Take the simple case of information about potential hazards to the environment. In most countries of the West, environmental impact assessments of development projects which could have adverse impacts for people"s health and environment, are freely available to the local people. In Australia, for instance, these documents, including those dealing with the most contentious of projects, are prominently displayed in the reception offices of environment ministries. But in India, these documents are considered confidential and available only to a privileged few.

Apart from information, people must be given control over the governance of their resources. For this they must have legal control and open, democratic and accessible institutions at the grassroots level to express themselves.

Natural resource management is a complex subject in a country like India as it involves intensely difficult tradeoffs. Who should decide upon these tradeoffs ? A distant political- bureaucratic system or the people themselves. "Conditionalities" over resource use should be imposed by rural and urban communities themselves.

In the present system, most natural resources are controlled by government agencies. In a situation of high growth, the political and pecuniary pressure on them to yield or collude will be enormous.

What we could easily get in such a situation is an exacerbation of the trends that have dominated resource management since Independence. An excellent example being the cheap rates at which bamboo contracts were made by forest agencies with paper mills to promote industrial development. Water is another area where the price of the resource does not represent either its scarcity value or the ecological costs involved in its storage and delivery.

All this is not to argue that the Indian political- bureaucratic is good or bad, honest or corrupt, efficient or lazy, or competent or callous. Numerous honest officials have themselves tried hard to fight the system.

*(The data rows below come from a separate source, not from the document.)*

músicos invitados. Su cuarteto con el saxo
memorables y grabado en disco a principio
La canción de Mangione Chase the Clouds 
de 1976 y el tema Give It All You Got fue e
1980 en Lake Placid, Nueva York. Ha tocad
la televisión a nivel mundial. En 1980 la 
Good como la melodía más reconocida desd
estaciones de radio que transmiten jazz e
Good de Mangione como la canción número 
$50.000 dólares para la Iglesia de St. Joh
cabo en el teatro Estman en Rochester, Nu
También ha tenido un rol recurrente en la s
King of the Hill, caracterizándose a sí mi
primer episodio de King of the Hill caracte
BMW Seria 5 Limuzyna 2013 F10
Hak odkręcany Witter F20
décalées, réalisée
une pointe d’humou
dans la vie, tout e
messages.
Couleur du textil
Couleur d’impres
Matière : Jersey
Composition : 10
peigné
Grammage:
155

But the system itself is flawed when resources are controlled by one set of people while the consequences of their decisions are suffered by another.

Environmental management aims to internalise the ecological costs of production and, thus, send appropriate signals about resource scarcity to the market. But market prices are the result of negotiations between buyers and sellers. Weak sellers can never demand high prices. It is, therefore, vital to communitise natural resource management in a way that decisions on alternate and competing uses of resources can be made keeping the ecological and social costs of resource degradation in mind, regardless of whether the resource is being used by economic agents internal to the communities concerned or by external agents.